Os cientistas desenvolveram um novo olho artificial inspirado na visão adaptativa dos animais e popularizado em filmes de ficção científica como Terminator. A tecnologia utiliza uma pupila de metal líquido que muda automaticamente de forma e tamanho em resposta à luz, potencialmente ajudando robôs, veículos autônomos e máquinas avançadas a verem com mais clareza em ambientes em rápida mudança.
Pesquisadores da Universidade da Carolina do Norte em Chapel Hill, da Westlake University e de outras instituições introduziram o conceito em um estudo publicado na revista Robótica Científica.

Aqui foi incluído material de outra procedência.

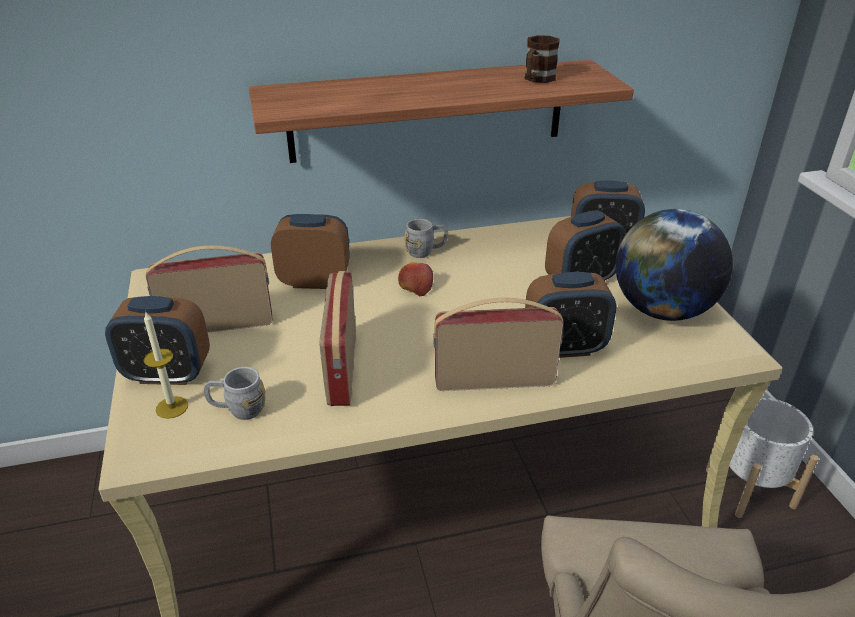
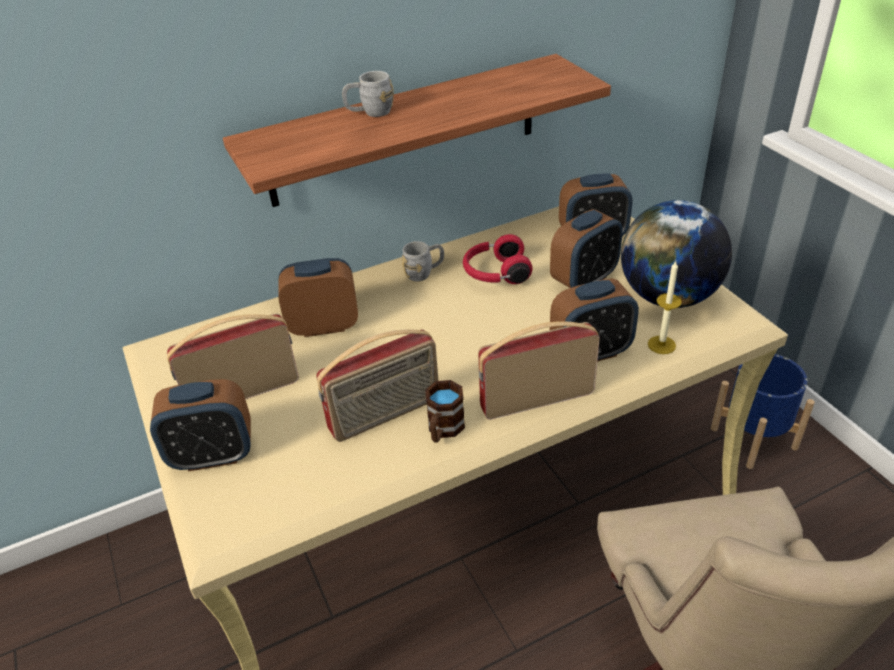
camera: 10 degrees left, 5 degrees up
candle [144,312,188,419] -> candle moved to [648,261,682,354]
grey mug [204,367,265,420] -> grey mug moved to [342,71,394,117]
radio [319,271,356,406] -> radio turned 105 degrees counterclockwise [316,330,438,442]
apple [398,262,433,296] -> none
brown mug [525,35,559,83] -> brown mug moved to [425,380,465,443]
white planter [706,398,819,518] -> blue planter [711,354,815,469]
none -> red headphones [463,234,533,284]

Seu objetivo era enfrentar um desafio comum nos sistemas modernos de visão mecânica: câmeras e sensores muitas vezes apresentam dificuldades quando as condições de iluminação mudam repentinamente, como passar da escuridão para a luz solar intensa.
Ao contrário dos olhos biológicos, muitos sistemas de visão computacional dependem fortemente do processamento de software para compensar a superexposição ou pouca luz.
Esses métodos podem ser lentos, consumir muita energia e, às vezes, não confiáveis. Em vez disso, o novo sistema inspira-se diretamente na natureza, replicando o reflexo pupilar à luz, o processo automático que permite que as pupilas humanas e animais se ajustem instantaneamente às mudanças nos níveis de luz.
No centro da tecnologia está uma pupila de metal líquido feita de gálio-índio eutético (EGaIn). Este material é incorporado em microcanais flexíveis e controlado através de sinais eletroquímicos. Quando a luz brilhante atinge a retina artificial, ela gera pulsos elétricos que provocam a contração do metal líquido, reduzindo a quantidade de luz que entra no sistema. Quando o ambiente fica mais escuro, a pupila se expande novamente para captar mais luz.
Os pesquisadores também projetaram o sistema para que a pupila possa mudar de forma, não apenas de tamanho. Além de pupilas circulares como as encontradas em humanos, o dispositivo pode replicar formas vistas em animais como gatos, sapos, ovelhas ou lulas, o que pode ajudar a adaptar os sistemas de visão a diferentes ambientes.
O olho artificial consiste em três componentes principais
A primeira é uma retina artificial hemisférica feita de fotodetectores sensíveis à luz dispostos em uma estrutura curva. Em segundo lugar estão os “neurônios” de metal líquido que convertem sinais de luz em pulsos elétricos. O terceiro é a pupila adaptativa de metal líquido que ajusta a abertura com base nesses sinais. Juntos, esses elementos criam um sistema de circuito fechado que imita como os olhos biológicos regulam a exposição à luz.
Os primeiros testes sugerem que a abordagem pode melhorar significativamente a visão mecânica. Num experimento, a precisão do reconhecimento de imagem sob iluminação forte aumentou de cerca de 68% para mais de 83% quando o sistema de pupila adaptativo foi ativado.
Esta melhoria é importante porque a visão é uma das capacidades mais críticas para tecnologias emergentes, como robôs, drones e carros autônomos. Esses sistemas devem operar em condições imprevisíveis do mundo real, onde a iluminação pode mudar rapidamente – de túneis escuros a luz do dia, por exemplo.
Uma solução baseada em hardware como a pupila de metal líquido poderia reduzir a necessidade de algoritmos complexos de processamento de imagem, ao mesmo tempo que melhorava a velocidade e a eficiência energética. Isso torna a tecnologia particularmente promissora para sistemas móveis onde o consumo de energia e a velocidade de processamento são críticos.
As aplicações potenciais vão além da robótica e dos veículos autônomos
Os pesquisadores dizem que a tecnologia também pode melhorar câmeras de segurança, dispositivos de imagens médicas, dronese sistemas de computação neuromórfica que tentam replicar funções cerebrais biológicas.
Por enquanto, o olho artificial ainda é um protótipo de prova de conceito, mas a equipe já está trabalhando no refinamento do design. O trabalho futuro se concentrará na miniaturização dos atuadores e fotodetectores de metal líquido, melhorando a eficiência energética e integrando o sistema em dispositivos do mundo real.
Os pesquisadores também planejam expandir o sistema com capacidades de detecção adicionais, incluindo imagens coloridas e multiespectrais, e potencialmente combiná-lo com sensores táteis ou de movimento para criar máquinas com percepção mais abrangente.
Se esses desenvolvimentos forem bem-sucedidos, a pupila de metal líquido poderá representar um passo importante em direção a máquinas que vejam o mundo mais como os humanos – e os animais – o fazem, permitindo que robôs e veículos naveguem em ambientes complexos com muito maior consciência.